Task prompt: All lines below containing the string "through" are to be copied.

Extracted data entries:
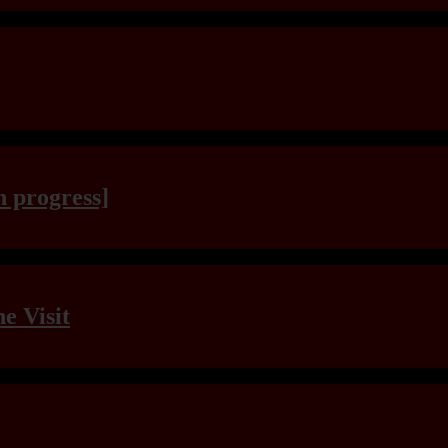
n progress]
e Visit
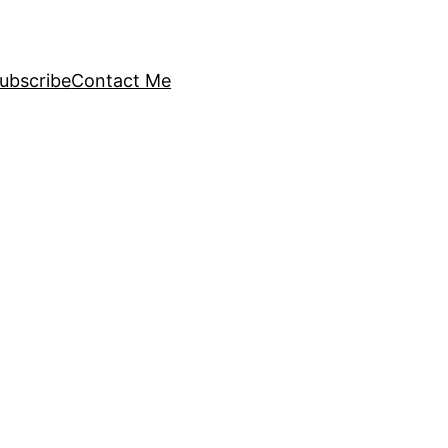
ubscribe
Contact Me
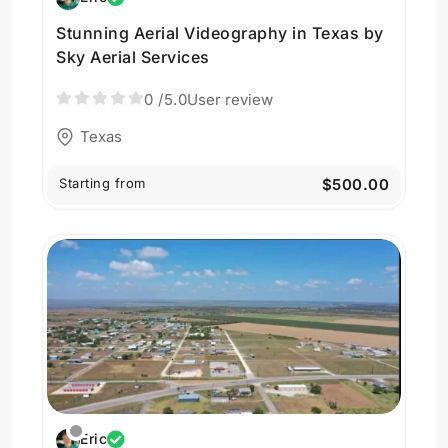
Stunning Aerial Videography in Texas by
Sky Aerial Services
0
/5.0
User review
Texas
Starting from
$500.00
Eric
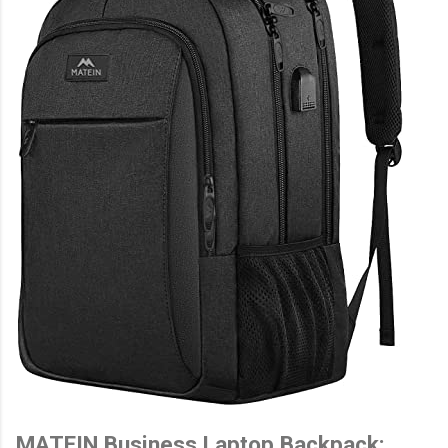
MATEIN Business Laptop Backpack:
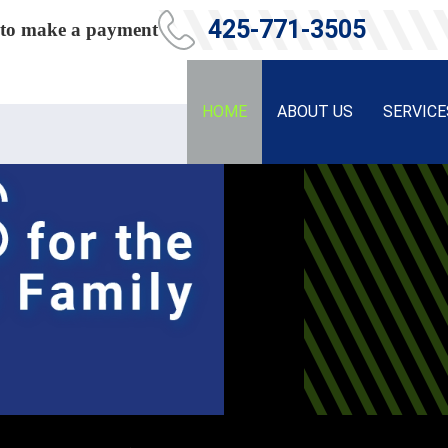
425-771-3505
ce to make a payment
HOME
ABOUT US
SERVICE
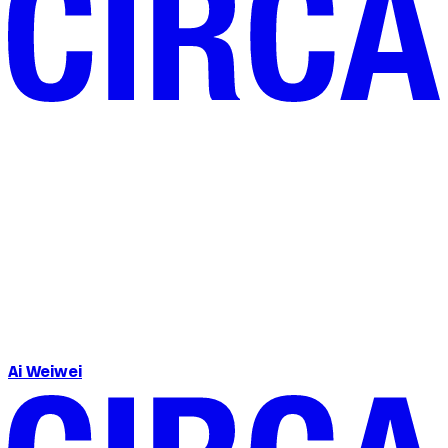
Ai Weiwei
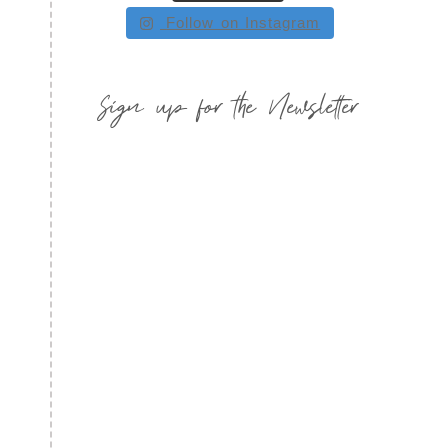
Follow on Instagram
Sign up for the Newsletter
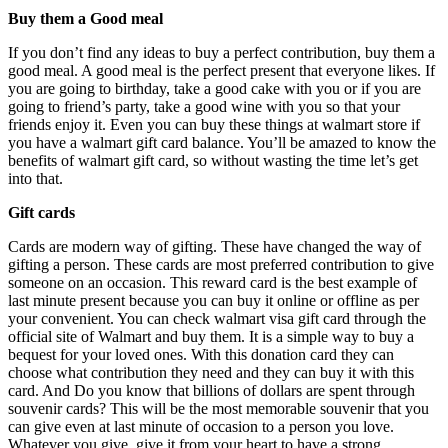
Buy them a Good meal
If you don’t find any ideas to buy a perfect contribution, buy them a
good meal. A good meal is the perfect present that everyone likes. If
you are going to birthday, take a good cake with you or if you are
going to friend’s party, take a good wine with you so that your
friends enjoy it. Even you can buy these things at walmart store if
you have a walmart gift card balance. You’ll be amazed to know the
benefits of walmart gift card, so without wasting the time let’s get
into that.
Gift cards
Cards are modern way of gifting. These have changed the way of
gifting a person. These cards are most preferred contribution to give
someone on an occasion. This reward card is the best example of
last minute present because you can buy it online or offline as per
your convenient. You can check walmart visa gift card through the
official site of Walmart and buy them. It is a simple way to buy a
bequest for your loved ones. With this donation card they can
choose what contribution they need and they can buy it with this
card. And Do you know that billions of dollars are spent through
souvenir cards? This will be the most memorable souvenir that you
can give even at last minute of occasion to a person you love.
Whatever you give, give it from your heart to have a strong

* * *

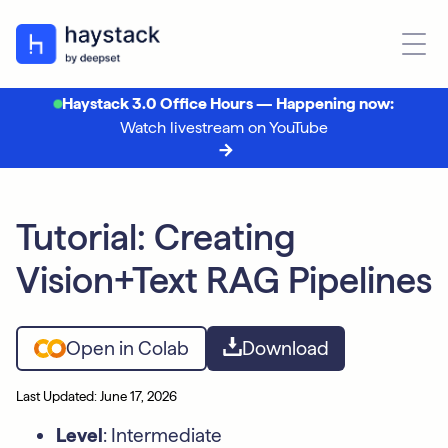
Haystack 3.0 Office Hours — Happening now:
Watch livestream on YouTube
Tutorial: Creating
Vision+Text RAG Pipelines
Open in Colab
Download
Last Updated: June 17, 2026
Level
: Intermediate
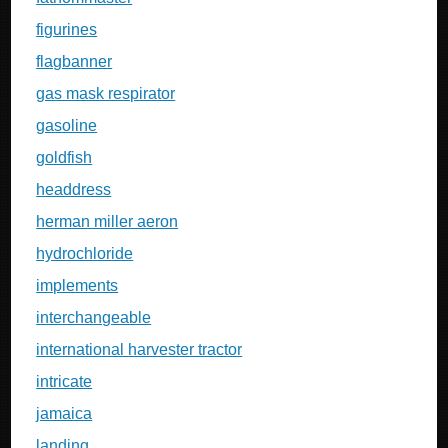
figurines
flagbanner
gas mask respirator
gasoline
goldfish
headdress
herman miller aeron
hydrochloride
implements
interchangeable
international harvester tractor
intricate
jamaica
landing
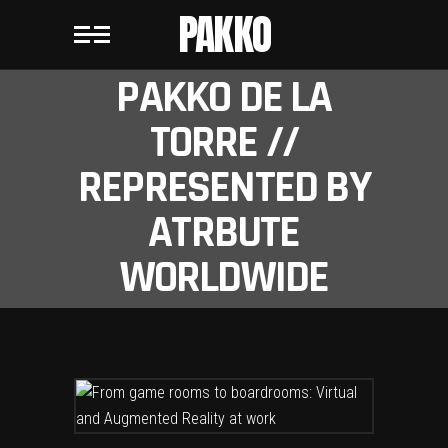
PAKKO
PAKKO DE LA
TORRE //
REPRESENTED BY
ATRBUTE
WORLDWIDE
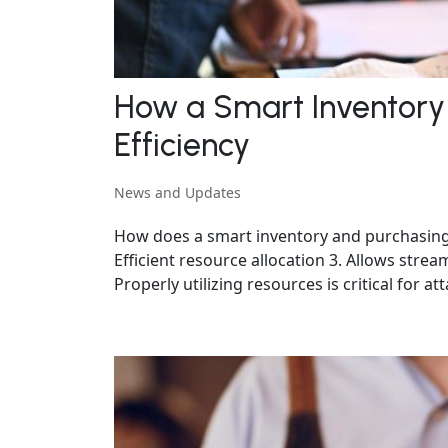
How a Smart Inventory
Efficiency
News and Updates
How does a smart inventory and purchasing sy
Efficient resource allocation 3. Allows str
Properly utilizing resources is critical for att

Written solution:
your convenient. You can check walmart visa gift card through the
card. And Do you know that billions of dollars are spent through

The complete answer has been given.